TASK DESCRIPTION: What is needed here is an exact transcription of all the entries.

Records contained in a dataset:
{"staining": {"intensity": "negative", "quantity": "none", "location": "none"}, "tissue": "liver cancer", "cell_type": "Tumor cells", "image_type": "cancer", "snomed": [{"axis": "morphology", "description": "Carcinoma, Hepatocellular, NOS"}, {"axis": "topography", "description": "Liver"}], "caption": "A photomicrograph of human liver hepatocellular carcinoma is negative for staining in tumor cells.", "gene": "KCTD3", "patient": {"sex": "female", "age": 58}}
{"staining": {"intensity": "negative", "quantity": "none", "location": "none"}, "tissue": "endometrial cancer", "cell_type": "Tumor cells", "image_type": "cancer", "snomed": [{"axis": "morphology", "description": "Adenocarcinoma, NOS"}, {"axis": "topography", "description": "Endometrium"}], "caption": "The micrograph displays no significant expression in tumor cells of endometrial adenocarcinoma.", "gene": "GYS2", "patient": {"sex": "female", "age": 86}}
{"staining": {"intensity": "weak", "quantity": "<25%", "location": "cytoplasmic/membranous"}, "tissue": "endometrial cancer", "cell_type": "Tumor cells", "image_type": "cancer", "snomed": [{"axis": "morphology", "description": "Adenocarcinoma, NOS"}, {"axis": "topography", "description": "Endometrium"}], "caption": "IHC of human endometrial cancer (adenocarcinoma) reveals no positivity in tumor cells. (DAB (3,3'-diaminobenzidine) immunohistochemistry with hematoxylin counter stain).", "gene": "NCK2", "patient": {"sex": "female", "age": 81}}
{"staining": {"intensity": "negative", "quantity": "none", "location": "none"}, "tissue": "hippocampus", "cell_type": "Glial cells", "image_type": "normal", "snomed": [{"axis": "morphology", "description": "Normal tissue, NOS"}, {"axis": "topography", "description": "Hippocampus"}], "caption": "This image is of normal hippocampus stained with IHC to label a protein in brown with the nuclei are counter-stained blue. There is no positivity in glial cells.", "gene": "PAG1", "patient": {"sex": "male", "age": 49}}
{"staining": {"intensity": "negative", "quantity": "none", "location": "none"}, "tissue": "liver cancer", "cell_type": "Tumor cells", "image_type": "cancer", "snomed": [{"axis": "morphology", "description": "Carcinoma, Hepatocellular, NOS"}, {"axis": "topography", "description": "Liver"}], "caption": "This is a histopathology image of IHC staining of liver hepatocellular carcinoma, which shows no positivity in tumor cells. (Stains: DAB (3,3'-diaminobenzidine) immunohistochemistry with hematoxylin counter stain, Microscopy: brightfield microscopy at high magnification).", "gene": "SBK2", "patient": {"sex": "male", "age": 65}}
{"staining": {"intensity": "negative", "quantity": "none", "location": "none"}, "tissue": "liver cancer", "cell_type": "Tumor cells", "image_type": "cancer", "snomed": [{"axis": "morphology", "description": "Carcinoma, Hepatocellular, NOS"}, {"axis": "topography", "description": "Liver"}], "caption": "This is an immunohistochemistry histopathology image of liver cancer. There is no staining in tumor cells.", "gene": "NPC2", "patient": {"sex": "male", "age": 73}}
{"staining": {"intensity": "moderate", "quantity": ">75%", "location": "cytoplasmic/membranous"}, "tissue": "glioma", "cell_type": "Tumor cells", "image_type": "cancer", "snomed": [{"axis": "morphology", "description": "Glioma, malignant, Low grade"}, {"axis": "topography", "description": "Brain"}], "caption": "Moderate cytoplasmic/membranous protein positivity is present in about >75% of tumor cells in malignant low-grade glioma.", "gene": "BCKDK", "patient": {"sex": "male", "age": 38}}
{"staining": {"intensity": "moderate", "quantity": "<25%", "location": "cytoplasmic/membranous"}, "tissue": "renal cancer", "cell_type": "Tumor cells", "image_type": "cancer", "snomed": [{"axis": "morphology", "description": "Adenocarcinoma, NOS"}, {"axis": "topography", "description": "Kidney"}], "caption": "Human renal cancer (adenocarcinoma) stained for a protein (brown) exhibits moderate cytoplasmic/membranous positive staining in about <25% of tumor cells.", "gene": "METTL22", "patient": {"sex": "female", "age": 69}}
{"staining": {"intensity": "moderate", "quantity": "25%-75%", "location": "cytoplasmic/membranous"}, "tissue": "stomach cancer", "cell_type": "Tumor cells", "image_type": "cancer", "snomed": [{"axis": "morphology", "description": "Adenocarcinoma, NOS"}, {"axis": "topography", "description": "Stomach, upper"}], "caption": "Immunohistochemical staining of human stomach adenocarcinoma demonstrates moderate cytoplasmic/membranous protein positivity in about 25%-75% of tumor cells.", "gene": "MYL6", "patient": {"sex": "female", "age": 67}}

YOUR RESPONSE:
{"staining": {"intensity": "negative", "quantity": "none", "location": "none"}, "tissue": "liver cancer", "cell_type": "Tumor cells", "image_type": "cancer", "snomed": [{"axis": "morphology", "description": "Carcinoma, Hepatocellular, NOS"}, {"axis": "topography", "description": "Liver"}], "caption": "A photomicrograph of human liver hepatocellular carcinoma is negative for staining in tumor cells.", "gene": "KCTD3", "patient": {"sex": "female", "age": 58}}
{"staining": {"intensity": "negative", "quantity": "none", "location": "none"}, "tissue": "endometrial cancer", "cell_type": "Tumor cells", "image_type": "cancer", "snomed": [{"axis": "morphology", "description": "Adenocarcinoma, NOS"}, {"axis": "topography", "description": "Endometrium"}], "caption": "The micrograph displays no significant expression in tumor cells of endometrial adenocarcinoma.", "gene": "GYS2", "patient": {"sex": "female", "age": 86}}
{"staining": {"intensity": "weak", "quantity": "<25%", "location": "cytoplasmic/membranous"}, "tissue": "endometrial cancer", "cell_type": "Tumor cells", "image_type": "cancer", "snomed": [{"axis": "morphology", "description": "Adenocarcinoma, NOS"}, {"axis": "topography", "description": "Endometrium"}], "caption": "IHC of human endometrial cancer (adenocarcinoma) reveals no positivity in tumor cells. (DAB (3,3'-diaminobenzidine) immunohistochemistry with hematoxylin counter stain).", "gene": "NCK2", "patient": {"sex": "female", "age": 81}}
{"staining": {"intensity": "negative", "quantity": "none", "location": "none"}, "tissue": "hippocampus", "cell_type": "Glial cells", "image_type": "normal", "snomed": [{"axis": "morphology", "description": "Normal tissue, NOS"}, {"axis": "topography", "description": "Hippocampus"}], "caption": "This image is of normal hippocampus stained with IHC to label a protein in brown with the nuclei are counter-stained blue. There is no positivity in glial cells.", "gene": "PAG1", "patient": {"sex": "male", "age": 49}}
{"staining": {"intensity": "negative", "quantity": "none", "location": "none"}, "tissue": "liver cancer", "cell_type": "Tumor cells", "image_type": "cancer", "snomed": [{"axis": "morphology", "description": "Carcinoma, Hepatocellular, NOS"}, {"axis": "topography", "description": "Liver"}], "caption": "This is a histopathology image of IHC staining of liver hepatocellular carcinoma, which shows no positivity in tumor cells. (Stains: DAB (3,3'-diaminobenzidine) immunohistochemistry with hematoxylin counter stain, Microscopy: brightfield microscopy at high magnification).", "gene": "SBK2", "patient": {"sex": "male", "age": 65}}
{"staining": {"intensity": "negative", "quantity": "none", "location": "none"}, "tissue": "liver cancer", "cell_type": "Tumor cells", "image_type": "cancer", "snomed": [{"axis": "morphology", "description": "Carcinoma, Hepatocellular, NOS"}, {"axis": "topography", "description": "Liver"}], "caption": "This is an immunohistochemistry histopathology image of liver cancer. There is no staining in tumor cells.", "gene": "NPC2", "patient": {"sex": "male", "age": 73}}
{"staining": {"intensity": "moderate", "quantity": ">75%", "location": "cytoplasmic/membranous"}, "tissue": "glioma", "cell_type": "Tumor cells", "image_type": "cancer", "snomed": [{"axis": "morphology", "description": "Glioma, malignant, Low grade"}, {"axis": "topography", "description": "Brain"}], "caption": "Moderate cytoplasmic/membranous protein positivity is present in about >75% of tumor cells in malignant low-grade glioma.", "gene": "BCKDK", "patient": {"sex": "male", "age": 38}}
{"staining": {"intensity": "moderate", "quantity": "<25%", "location": "cytoplasmic/membranous"}, "tissue": "renal cancer", "cell_type": "Tumor cells", "image_type": "cancer", "snomed": [{"axis": "morphology", "description": "Adenocarcinoma, NOS"}, {"axis": "topography", "description": "Kidney"}], "caption": "Human renal cancer (adenocarcinoma) stained for a protein (brown) exhibits moderate cytoplasmic/membranous positive staining in about <25% of tumor cells.", "gene": "METTL22", "patient": {"sex": "female", "age": 69}}
{"staining": {"intensity": "moderate", "quantity": "25%-75%", "location": "cytoplasmic/membranous"}, "tissue": "stomach cancer", "cell_type": "Tumor cells", "image_type": "cancer", "snomed": [{"axis": "morphology", "description": "Adenocarcinoma, NOS"}, {"axis": "topography", "description": "Stomach, upper"}], "caption": "Immunohistochemical staining of human stomach adenocarcinoma demonstrates moderate cytoplasmic/membranous protein positivity in about 25%-75% of tumor cells.", "gene": "MYL6", "patient": {"sex": "female", "age": 67}}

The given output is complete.